Still I’ve carved out time now before a seminar on meta-ontology to jot down some thoughts about ‘recent’ news.

  • The Manchester congestion charge was voted down with almost 75% of people against it. It was apparent to me that during the last few months, the council almost certainly artificially engineered congestion as Ken Livingstone did in London. Traffic light timings were changed, buses were later, and there were more roadworks. Nonetheless I voted for the charge because I wanted to see improved public transportation and less cars on the road.
  • The Israel/Gaza conflict is a disgrace. How the US can sanction the Israeli attacks is beyond me. Israel has steadily been expanding into Palestinian territory for years.
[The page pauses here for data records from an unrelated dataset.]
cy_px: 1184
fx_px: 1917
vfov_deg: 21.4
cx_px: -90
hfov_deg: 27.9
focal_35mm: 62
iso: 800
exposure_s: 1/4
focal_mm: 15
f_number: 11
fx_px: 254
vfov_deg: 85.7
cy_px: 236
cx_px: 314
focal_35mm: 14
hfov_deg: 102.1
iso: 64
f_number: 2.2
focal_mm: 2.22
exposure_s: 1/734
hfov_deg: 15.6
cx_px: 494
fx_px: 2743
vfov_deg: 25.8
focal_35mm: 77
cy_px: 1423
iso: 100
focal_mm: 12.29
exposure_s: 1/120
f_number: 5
Obviously the whole conflict is God’s fault for promising the land to two religious groups but right now there needs to be an immediate ceasefire and laying down of arms.
  • This was not the work of UFOs.
  • A humanist slogan appearing on London buses has drawn complaints. Stephen Green of Christian Voice claims that “There is plenty of evidence for God, from people's personal experience, to the complexity, interdependence, beauty and design of the natural world.” There are counter-claims to all those arguments but I would love to see such a case go to trial - to legally settle once and for all God’s existence or non-existence. Still, not enough people realise that there are meaningful ways to live without religion or blind faith and if this campaign can raise awareness of that, then I’m all for it. The mysteries of existence are not the exclusive province of religion.
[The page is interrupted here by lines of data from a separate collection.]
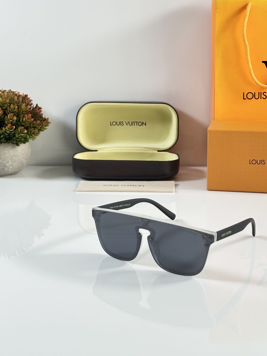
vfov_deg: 30.1
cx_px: 161
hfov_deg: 22.9
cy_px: 123
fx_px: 658
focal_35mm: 64
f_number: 1.78
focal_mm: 6.86
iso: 64
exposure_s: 1/100
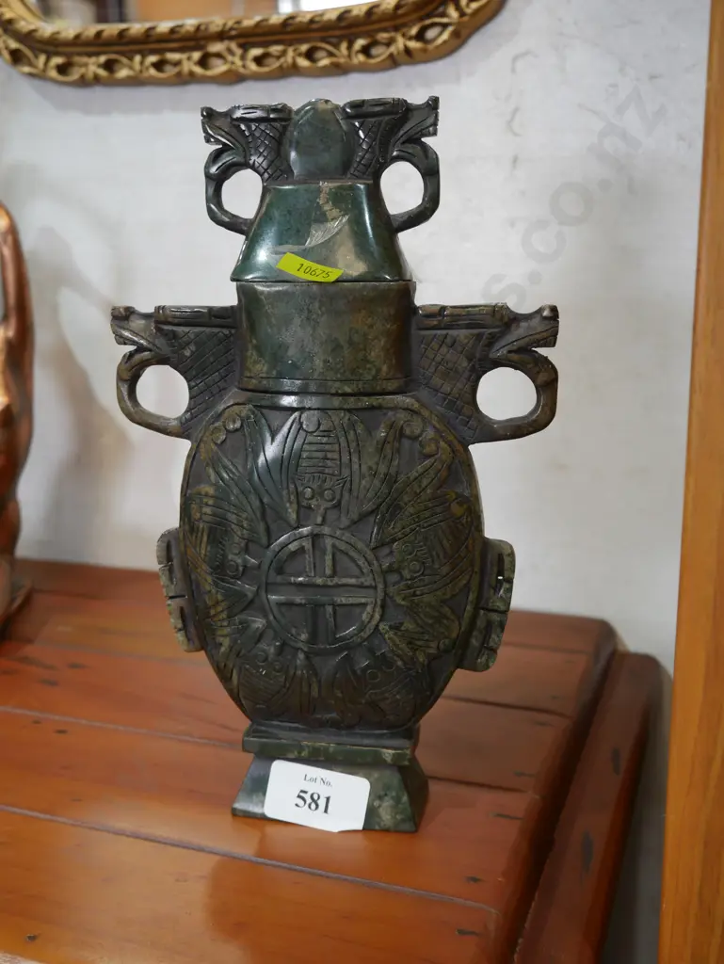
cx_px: 362
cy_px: 482
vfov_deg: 46.8
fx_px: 1115
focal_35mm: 40
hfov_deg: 36.0
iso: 500
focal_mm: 20
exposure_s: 1/60
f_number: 4.4
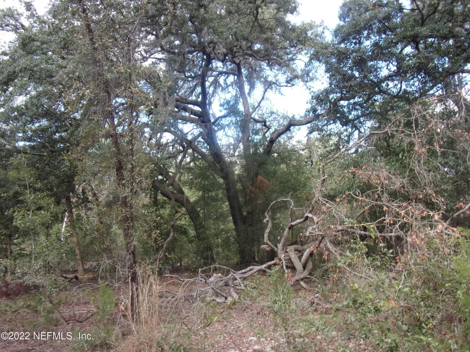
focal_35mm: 24
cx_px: 235
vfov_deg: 56.8
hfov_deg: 71.6
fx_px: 326
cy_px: 176
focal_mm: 4.3
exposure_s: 1/120
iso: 80
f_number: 3.3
  • F. Paul Wilson claims to have invented the character of the Joker used in The Dark Knight. Reading the short story reveals that Wilson is delusional. His character bears marked differences to Heath Ledger’s portrayal: Wilson’s character has more of an emphasis on the clown aspect of the Joker (the gags, the tricks, the laugh) whereas Nolan’s Joker was more an anarchist sociopath representing the chaos to Batman’s order.

This has been a ridiculously self-indulgent post (Is all writing inherently self-indulgent? Discuss.). I will return to writing my meandering thoughts either when I get more free time or when I graduate.